**Cosa farai:**
1: Nell'intervista sul salvataggio di Emanuela, chi l'ha salvata?
2: Scrivi, per favore, il seguito dell'intervista sul salvataggio di Emanuela, a partire dall'ultima frase riportata.

**Testo mostrato:**
↓

Una notizia così cruda e atroce potrebbe interferire sulla gravidanza?
«Dal punto di vista medico, il bambino è in buone condizioni, è tutto nella norma».
Chi è stato vicino a sua moglie Emanuela nelle ore immediatamente più difficili di questo evento?
«Ci siamo io, mio suocero, mia suocera, mia madre, una delle mie sorelle e mio cognato. Tutti sono stati presenti, amici e famigliari. Abbiamo ricevuto tanto affetto anche da tutto il popolo barlettano che ringrazio di cuore. Chi l'ha salvata era un semplice panificatore, Roberto Sansone. L'ho trovato lì sulle macerie: quando sono arrivato lui mi diceva "Non preoccuparti, tua moglie è viva" e mi sono tranquillizzato. Io personalmente ho dato anche una mano a portala giù, poi abbiamo cercato di far spazio nella folla che si era creata intorno a noi: gli schiamazzi e gli applausi in quel momento non facevano bene, anche perché mia moglie era in forte stato confusionale. Non avevo speranze, pensavo di perdere mio figlio. Al pronto soccorso invece i medici hanno subito controllato lo stato di mia moglie e del feto, abbiamo preso coraggio e siamo tornati a rivivere».
Cosa sperate che succeda nei prossimi giorni?
«Speriamo che la giustizia faccia il suo corso, che questi casi non accadano più: siamo stanchi di denunciare e non essere ascoltati. Non solo qui a Barletta ma, in qualsiasi parte del mondo. Ho avuto ieri mattina un incontro con Nichi Vendola, che ci ha parlato di due diverse Unità di Italia, quella peggiore della criminalità, e quella migliore dell'umanità. Ringrazio moltissimo Nichi Vendola per la solidarietà espressa. Non voglio esagerare, ma forse è stato l'unico che abbiamo sentito davvero vicino. L'amministrazione si sta prodigando, ha promesso tante cose, ma quando si denuncia e non si viene ascoltati si perde la fiducia in queste persone».

↑

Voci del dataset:
↓

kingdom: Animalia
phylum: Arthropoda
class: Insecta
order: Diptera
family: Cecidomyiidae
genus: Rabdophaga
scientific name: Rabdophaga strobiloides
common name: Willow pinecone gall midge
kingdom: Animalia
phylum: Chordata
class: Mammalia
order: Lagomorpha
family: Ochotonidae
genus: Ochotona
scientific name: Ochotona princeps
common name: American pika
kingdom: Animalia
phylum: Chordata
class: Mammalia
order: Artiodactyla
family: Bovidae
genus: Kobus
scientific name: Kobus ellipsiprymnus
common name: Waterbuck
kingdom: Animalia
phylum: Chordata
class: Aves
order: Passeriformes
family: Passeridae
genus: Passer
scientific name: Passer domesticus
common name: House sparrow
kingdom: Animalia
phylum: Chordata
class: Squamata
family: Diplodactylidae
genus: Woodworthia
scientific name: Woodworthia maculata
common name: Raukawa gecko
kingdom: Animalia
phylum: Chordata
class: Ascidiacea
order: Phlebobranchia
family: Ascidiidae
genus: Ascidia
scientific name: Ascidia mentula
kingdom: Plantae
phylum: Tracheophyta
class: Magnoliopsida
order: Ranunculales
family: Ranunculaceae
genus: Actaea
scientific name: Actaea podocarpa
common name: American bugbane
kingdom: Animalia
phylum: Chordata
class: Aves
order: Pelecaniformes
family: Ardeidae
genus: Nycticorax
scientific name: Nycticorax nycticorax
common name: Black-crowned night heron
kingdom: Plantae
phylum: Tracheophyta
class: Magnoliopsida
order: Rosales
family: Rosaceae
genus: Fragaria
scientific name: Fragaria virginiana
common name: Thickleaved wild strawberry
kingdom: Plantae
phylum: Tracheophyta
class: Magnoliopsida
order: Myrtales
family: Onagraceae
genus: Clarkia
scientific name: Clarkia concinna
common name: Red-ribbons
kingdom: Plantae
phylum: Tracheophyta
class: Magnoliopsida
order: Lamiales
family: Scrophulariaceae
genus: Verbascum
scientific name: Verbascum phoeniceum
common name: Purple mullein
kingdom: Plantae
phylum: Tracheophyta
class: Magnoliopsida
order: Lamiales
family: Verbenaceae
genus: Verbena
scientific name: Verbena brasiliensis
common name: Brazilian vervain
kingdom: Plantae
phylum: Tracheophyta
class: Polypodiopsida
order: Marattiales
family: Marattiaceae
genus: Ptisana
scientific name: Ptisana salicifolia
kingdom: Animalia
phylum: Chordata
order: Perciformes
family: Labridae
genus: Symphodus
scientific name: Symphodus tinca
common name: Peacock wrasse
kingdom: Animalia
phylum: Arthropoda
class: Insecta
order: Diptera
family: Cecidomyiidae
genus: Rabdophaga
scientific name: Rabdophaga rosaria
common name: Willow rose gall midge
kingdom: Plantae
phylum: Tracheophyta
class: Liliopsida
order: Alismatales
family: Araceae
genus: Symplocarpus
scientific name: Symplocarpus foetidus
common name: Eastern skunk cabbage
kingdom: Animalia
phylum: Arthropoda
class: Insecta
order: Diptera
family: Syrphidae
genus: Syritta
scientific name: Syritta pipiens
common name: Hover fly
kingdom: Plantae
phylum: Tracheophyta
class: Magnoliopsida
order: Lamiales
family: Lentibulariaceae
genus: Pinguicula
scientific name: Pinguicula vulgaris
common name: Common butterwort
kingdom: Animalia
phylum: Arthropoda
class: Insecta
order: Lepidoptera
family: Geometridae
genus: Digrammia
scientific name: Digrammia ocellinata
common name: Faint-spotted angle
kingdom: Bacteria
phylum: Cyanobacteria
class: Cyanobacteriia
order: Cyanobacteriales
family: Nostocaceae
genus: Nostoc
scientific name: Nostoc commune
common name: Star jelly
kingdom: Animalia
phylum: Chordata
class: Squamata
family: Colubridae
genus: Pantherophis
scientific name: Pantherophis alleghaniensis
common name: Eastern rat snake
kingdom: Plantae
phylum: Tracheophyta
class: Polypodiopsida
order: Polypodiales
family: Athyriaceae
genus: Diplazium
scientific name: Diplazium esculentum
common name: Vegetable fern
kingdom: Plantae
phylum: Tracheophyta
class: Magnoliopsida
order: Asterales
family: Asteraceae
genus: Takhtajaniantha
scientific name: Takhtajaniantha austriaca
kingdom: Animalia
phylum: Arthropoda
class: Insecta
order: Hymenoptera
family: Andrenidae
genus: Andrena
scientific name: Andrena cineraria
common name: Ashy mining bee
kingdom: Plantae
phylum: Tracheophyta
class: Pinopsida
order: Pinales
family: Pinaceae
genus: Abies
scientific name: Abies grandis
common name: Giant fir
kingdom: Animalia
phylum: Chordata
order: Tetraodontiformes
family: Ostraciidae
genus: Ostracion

↑

**Risposte:**
1: Un semplice panificatore, Roberto Sansone.

2:
Barlettalife sin d'ora vorrebbe fare gli auguri a suo figlio, ma non ne conosciamo il nome.
«Il bimbo si chiamerà Ruggiero, come mio padre. E' successo però qualcosa di particolare: mi hanno detto che il 3 ottobre si festeggia San Gerardo, che è il santo protettore delle madri e dei figli. E, guarda caso, mia moglie usava per dormire – e possiede ancora – la federa di un cuscino con la scritta ricamata "Ospedale San Gerardo – Monza". Forse dovremmo chiamarlo proprio così?».
Emanuele Lanotte e Gennaro Antonucci, intervistati dalla redazione di Barlettalife, sono rispettivamente il marito e il padre di Emanuela Antonucci, la giovane donna di 29 anni, incinta al quinto mese di gravidanza, la prima superstite estratta viva dalle macere del crollo della palazzina di via Roma.